[Opening EXERCISE DATA section]

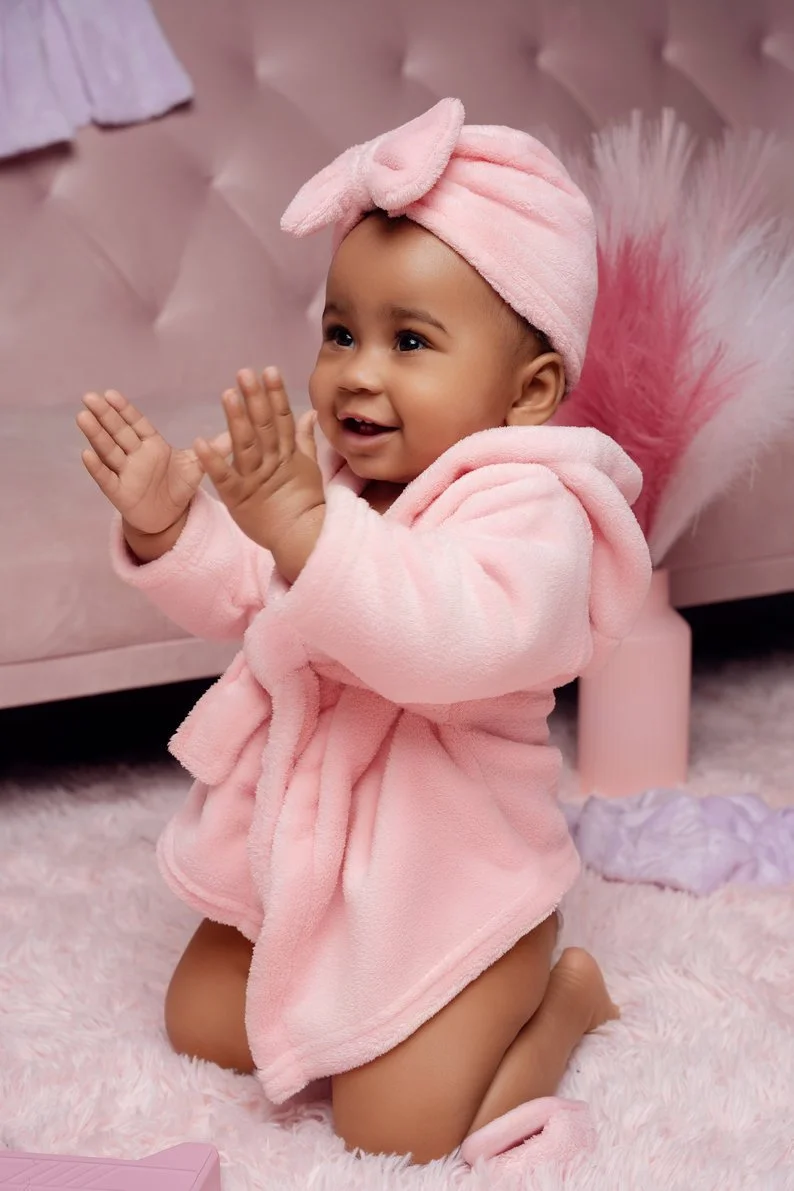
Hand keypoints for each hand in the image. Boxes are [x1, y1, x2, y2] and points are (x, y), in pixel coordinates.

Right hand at [77, 390, 230, 534]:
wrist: (169, 517)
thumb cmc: (178, 486)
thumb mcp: (197, 465)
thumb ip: (215, 447)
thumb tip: (239, 428)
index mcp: (151, 444)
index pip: (135, 423)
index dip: (123, 409)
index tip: (110, 393)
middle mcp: (134, 455)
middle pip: (117, 432)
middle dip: (104, 415)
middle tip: (89, 396)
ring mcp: (124, 473)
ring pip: (108, 450)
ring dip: (95, 435)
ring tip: (82, 417)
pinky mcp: (119, 493)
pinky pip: (106, 479)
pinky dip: (97, 467)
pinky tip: (86, 454)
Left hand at [194, 367, 324, 552]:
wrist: (301, 537)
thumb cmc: (304, 504)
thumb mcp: (308, 468)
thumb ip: (304, 439)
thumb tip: (309, 413)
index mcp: (288, 454)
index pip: (281, 418)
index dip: (275, 394)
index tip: (269, 371)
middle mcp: (272, 462)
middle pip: (263, 426)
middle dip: (255, 398)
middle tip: (245, 373)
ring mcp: (255, 479)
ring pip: (245, 445)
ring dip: (236, 420)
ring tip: (228, 394)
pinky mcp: (238, 497)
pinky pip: (224, 477)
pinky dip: (212, 461)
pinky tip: (200, 442)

[Closing EXERCISE DATA section]

# REQUIREMENT
Copy the preceding data in full and word for word, dropping its pictures.

# ANSWER FOR THE TASK
Hand keypoints for each hand in the image. Boxes are [x1, y1, x2, y2] and points are (x, y), in pixel coordinates.

Right hand at [77, 390, 230, 534]:
wrist: (169, 517)
thumb cmc: (178, 486)
thumb mcp: (197, 465)
thumb ip: (215, 447)
thumb tip: (239, 428)
index mcp: (151, 444)
index pip: (135, 423)
index dip: (123, 409)
index tip: (110, 393)
middle mcp: (134, 455)
middle pip: (117, 432)
middle dip: (104, 415)
middle tip: (89, 396)
ring mcp: (124, 473)
ring pip: (108, 450)
ring dip: (95, 435)
ring tip: (82, 417)
pinky mcp: (119, 493)
pinky pip: (106, 479)
pinky dip: (97, 467)
pinky tip: (86, 454)
Left hand at [194, 367, 324, 552]:
wrist: (301, 537)
thumb cmc: (304, 504)
thumb mcp: (308, 468)
thumb ip: (304, 439)
thumb tip: (309, 413)
index mcp: (288, 454)
index pip: (281, 418)
index dip: (275, 394)
index tip: (269, 371)
middle mcp: (272, 462)
middle pip: (263, 426)
middle dip: (255, 398)
middle tip: (245, 373)
ring mcp: (255, 479)
ring pip: (245, 445)
ring dip: (236, 420)
ring tip: (228, 394)
pinky mcp: (238, 497)
pinky pip: (224, 477)
pinky dip: (212, 461)
pinky tip: (200, 442)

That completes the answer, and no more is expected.